It feels likely that the fundamental problem facing JS programs competing with the entire solution space available to C programs --- apart from the nerd who will implement an equivalently fast JIT compiler to run the JS on just to make a point --- is that C code has much better control over the layout of data in memory. You can work around the GC issues and modern compilers work around the interpretation overhead, but a C program is going to tend to have the easiest time ensuring that its working set fits into cache.
Of course, the real problem here is that he's comparing his JS code to a random blob of C code that just happens to be part of the MySQL package. Is the MySQL client library famously performant?
I think the GC issues and codegen are the most difficult, actually. When the GC bites you you rarely have any other choice than to use free lists, which are always a pain. Furthermore, JS codegen is always complicated by the fact that JS is a JIT, and so many optimizations commonplace in C compilers tend to be skipped in the name of faster compilation. (You would be amazed how many of the common JS benchmarks end up boiling down to compilation speed.)

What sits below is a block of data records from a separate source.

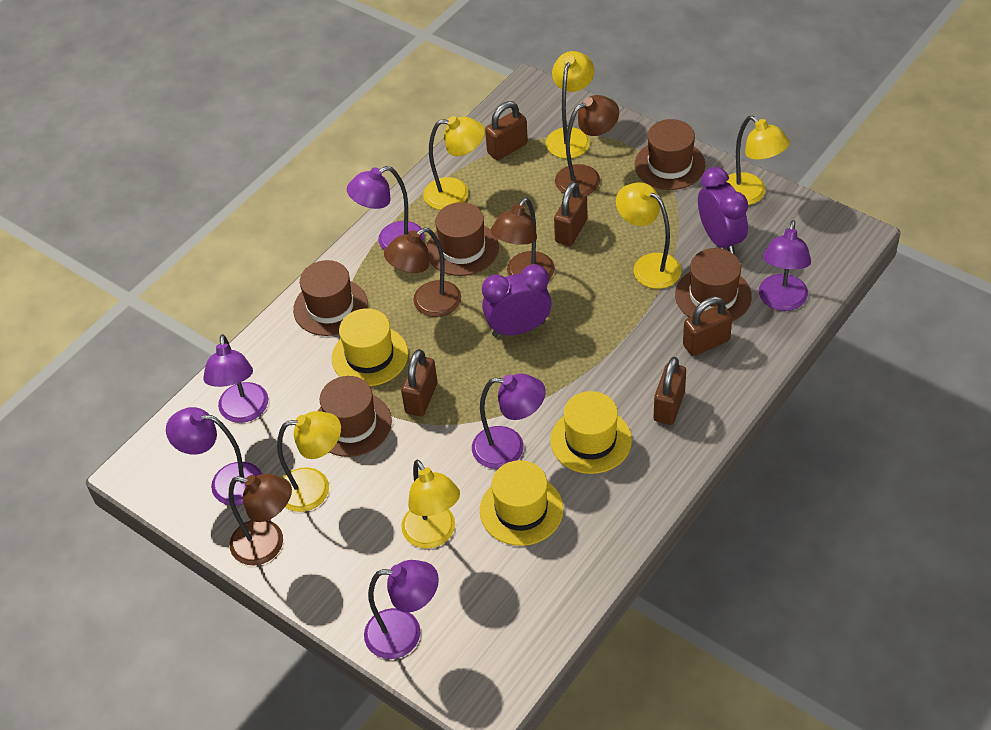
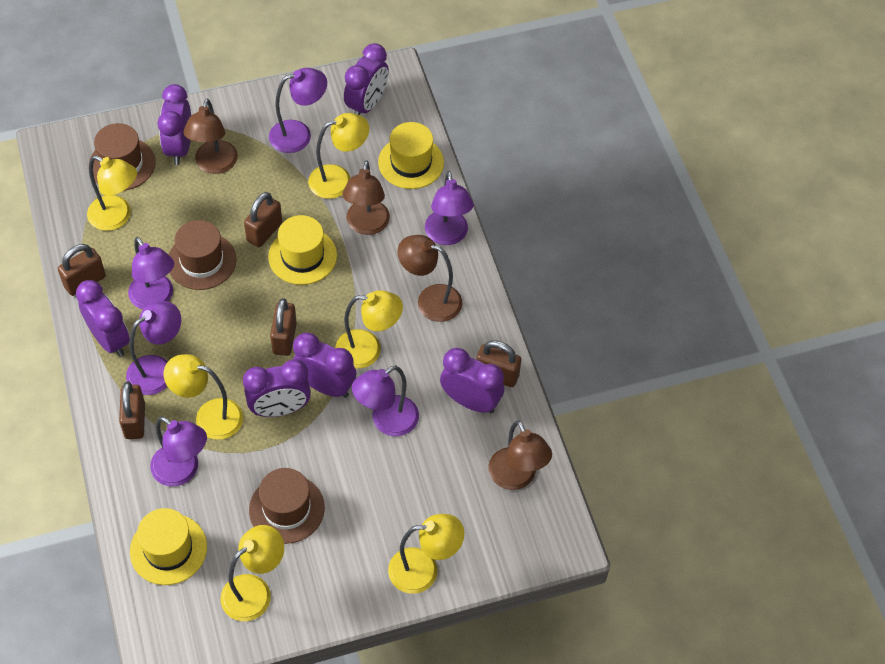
brown hat: [293,260,368,336] [318,376,392,457] [427,202,499,276] [635,119,705,190] [675,248,752,321] = 5 -> [89,123,156,190] [169,220,237,290] [249,468,325,544] = 3
purple clock: [482,264,552,337] [698,167,748,255] = 2 -> [76,280,130,357] [157,84,191,165] [243,359,311,417] [293,332,356,398] [344,43,389,115] [440,348,504,413] = 6

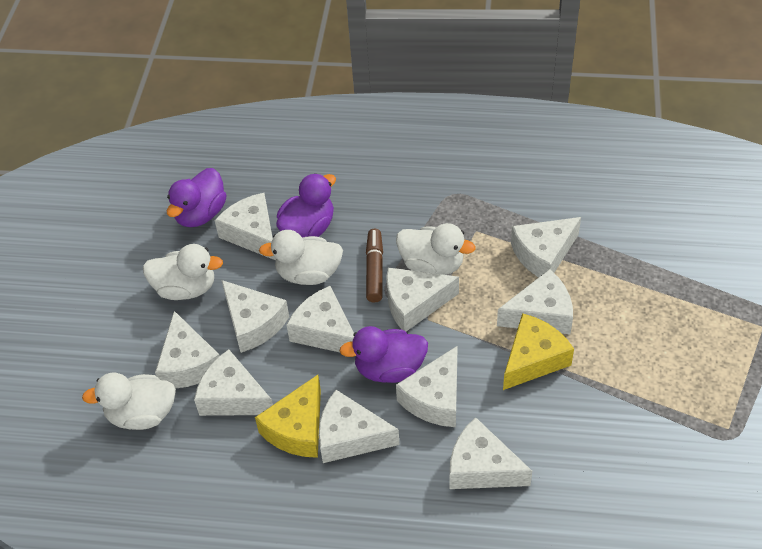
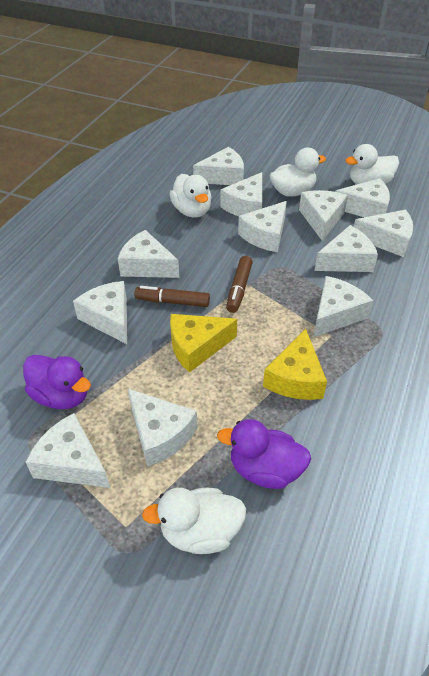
brown marker: [366,228,383,303] = 1 -> [134,286,210,307] [226,256,253,313] = 2
purple duck: [167,168,227,227] [276,173,336,238] [340,326,428,383] = 3 -> [23,355,91,409] [217,419,311,489] = 2
white cheese: [155,311,220,389] [194,349,273,416] [215,193,276,260] [221,280,289,353] [287,286,354,352] [319,390,400,463] [386,268,459,332] [396,346,458,427] [450,417,532,489] [497,269,573,334] [511,217,581,277] = 11 -> [26,413,110,488] [73,281,127,344] [118,230,179,278] [128,389,197,467] [193,147,244,185] [220,172,262,216] [238,201,287,252] [299,190,348,241] [313,276,373,337] [315,225,378,272] [335,178,390,217] [354,210,413,257] = 12

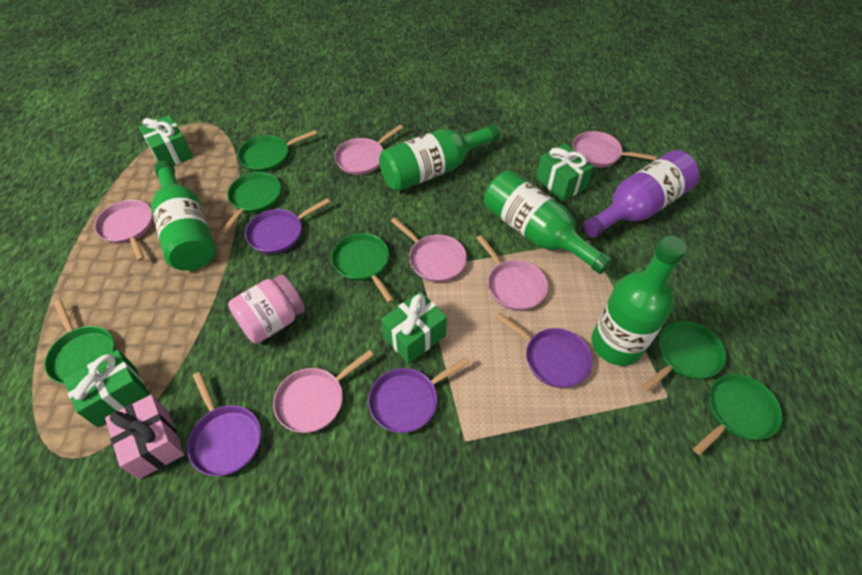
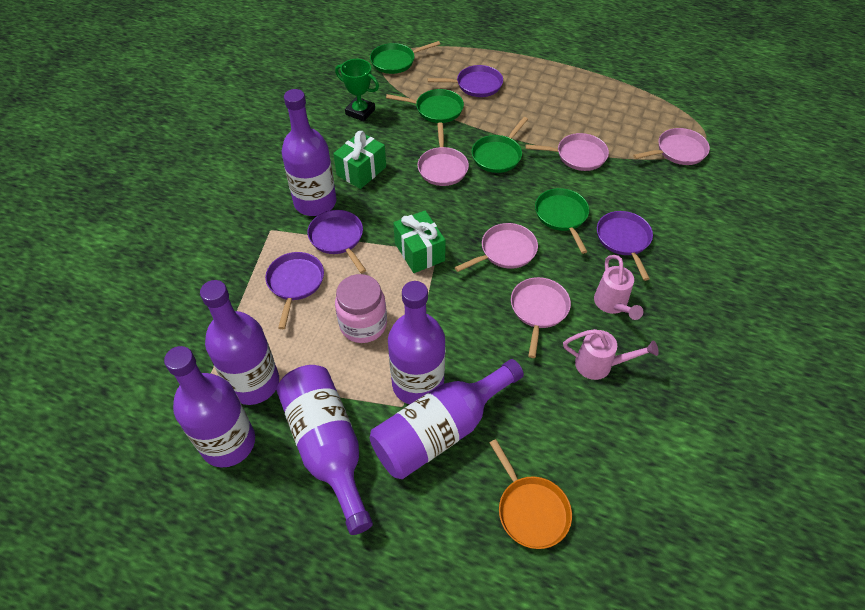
green bottle: [151,161,216,271] [379,124,500,191] [484,170,613,274] [592,236,687,366] = 4 -> none = 0
green gift: [63,350,149,427] [139,115,193,166] [381,291,447,364] [536,144,594,201] = 4 -> [333,131,386,189] [393,210,446,273] = 2
green pan: [45,300,115,384] [221,172,281,234] [238,130,317,172] [331,233,394,303] [641,321,726,392] [693,374,782,455] = 6 -> [370,41,440,74] [386,89,464,123] [472,117,528,173] [535,188,589,254] = 4
green trophy: none = 0 -> [335,59,379,122] = 1
orange pan: none = 0 -> [490,439,572,549] = 1
pink gift: [105,395,184,479] = 1 -> none = 0
pink pan: [94,200,153,261] [273,350,374,433] [334,125,403,175] [391,217,467,282] [477,235,548,311] [572,131,657,167] = 6 -> [417,122,469,186] [455,223,538,272] [511,277,571,358] [526,133,609,171] [633,128,710,165] = 5
pink watering can: none = 0 -> [563,329,659,380] [594,255,643,320] = 2
purple bottle: [583,150,699,238] = 1 -> [164,346,255,467] [200,280,279,405] [276,365,373,535] [282,89,337,216] [370,359,524,479] [388,281,445,405] = 6

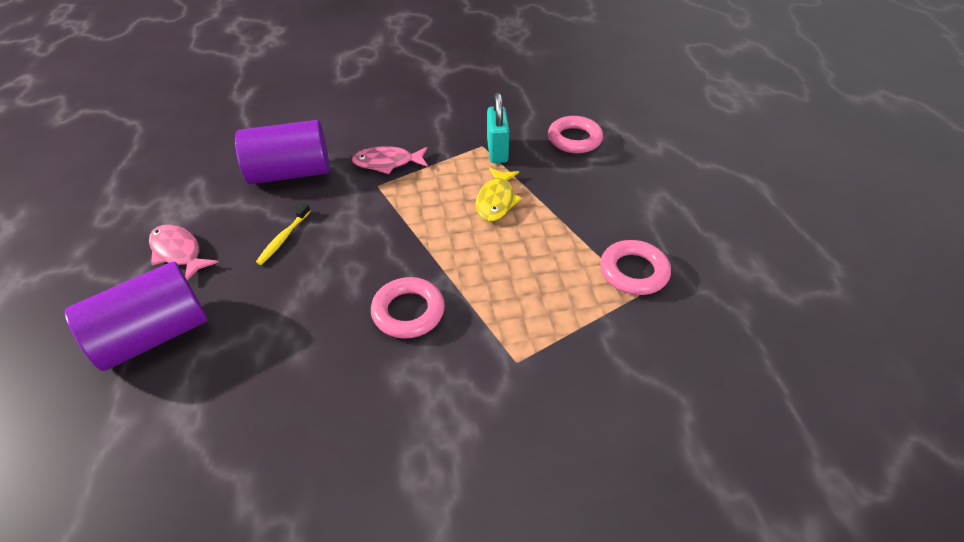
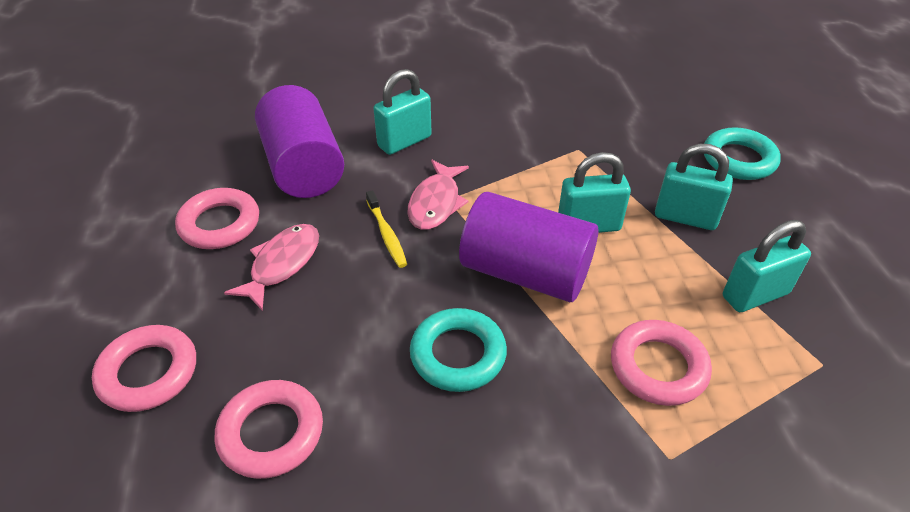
pink ring: [371,277,445,339] [548,116,603,153] [600,240,671,295] = 3 -> [92,325,196,412] [175,188,259,249] [214,380,323,479] [611,320,712,406] = 4
turquoise padlock: [487,92,509,163] = 1 -> [373,69,432,155] [558,152,631,233] [655,144,733,230] [723,220,811,312] = 4
turquoise ring: none = 0 -> [410,308,507,392] [704,127,781,180] = 2
yellow fish: [476,167,522,222] = 1 -> none = 0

Despite all of this, however, I'm bullish on the future of JS with respect to performance; it may lose on head-to-head competition with C, but modern JS performance is perfectly adequate even for 3D games and the like.
(Also interestingly, Emscripten works around all of these difficulties surprisingly well -- you get low-level control over memory with it; you never GC; you get LLVM's optimizations.)
modern JS performance is perfectly adequate even for 3D games and the like
You can certainly write a 3d engine in JS, and it won't be laughably slow, but the idea that you're going to see any AAA games in the next 5 years written with any more JS than the usual Scaleform is extremely unlikely.
I don't think there will be a wholesale replacement of AAA game engines with JS-based engines, but I do think JS-based engines will encroach more and more on AAA territory from the bottom up, as the visual-fidelity differences between AAA games and web/mobile/etc. games narrow. I know of at least one AAA-level game company that's working in-house on a WebGL-based game engine to hedge their bets, and currently debating what should be deployed on that platform. I would guess others are looking into it as well.
I'm not being sarcastic. I can see how it could be fun (in a particularly zen-coder way, in fact), except almost every performance issue I've had to deal with has shown itself in production, needing a fix yesterday.
The difference, as best I can tell, is mixed C-assembly code is generally built for performance from the very start, so it isn't all performance bugfixes for production code.
That being said, Fortran is being used equally often, if not more often, in HPC applications. The reason being that modern Fortran both gives you bare bone access to the memory structures and offers array slicing notation as well as good multidimensional arrays for HPC. (C multidimensional arrays usually don't offer optimal performance, leading to the pointer arithmetic notation).
It's still an ugly language though. I've yet to find a C language extension that gives you the higher level features of Fortran however - and even then it would have to be an industry standard to be supported by the wealth of HPC compilers out there - remember it's not only x86, you also have GPUs, Itanium, PPC.. Looking forward to a world where LLVM actually gives the performance people need in that field, because architecture wise this could turn out to be a silver bullet.
The main reason Fortran is used is that medieval professors can't be bothered to learn C. There are less assumptions about pointers in Fortran - which means it can be parallelised more easily - but you can work round that in C.
Fortran is not exactly a general purpose language though, it's specifically designed for the sorts of problems that scientific and HPC tends to deal with, and it's probably rare especially nowadays to see it used anywhere else. I'm guessing there aren't any web frameworks written in Fortran (though I'm sure someone will now point one out....)
Web development with Fortran. Shudder. (String handling is abysmal in Fortran so I wouldn't wish that to my worst enemy).
No, but my parent was talking about deep code optimizations being almost exclusively being done in C. I'd say HPC is a significant market for code optimization, so I wanted to point out that Fortran is kind of the industry standard there.
Last time I looked at the MySQL client library, which is admittedly a few years ago, I was horrified to find it wasted a tremendous amount of time doing tiny read()'s instead of reading into larger buffers and splitting things up client side - the former causes ridiculous extra latency due to the extra context switches - , so I'd not be the least bit surprised if it is still slow.
In fact, if the tiny reads are still there in the MySQL C client, that in itself might explain the difference.
Our Java study group tackled this paper. To prepare for the discussion, I tried to put my XML document object model implementation on a diet. Super fun. Modest benefits.
> You can work around the GC issues and modern compilers work around
> the interpretation overhead, but a C program is going to tend to
> have the easiest time ensuring that its working set fits into cache.
As I understand it (h/t Joe Bowbeer), Doug Lea and others have been doing very cool work micro tuning data structures suitable for use on multicore systems. So it's possible. But definitely not trivial; certainly beyond my abilities.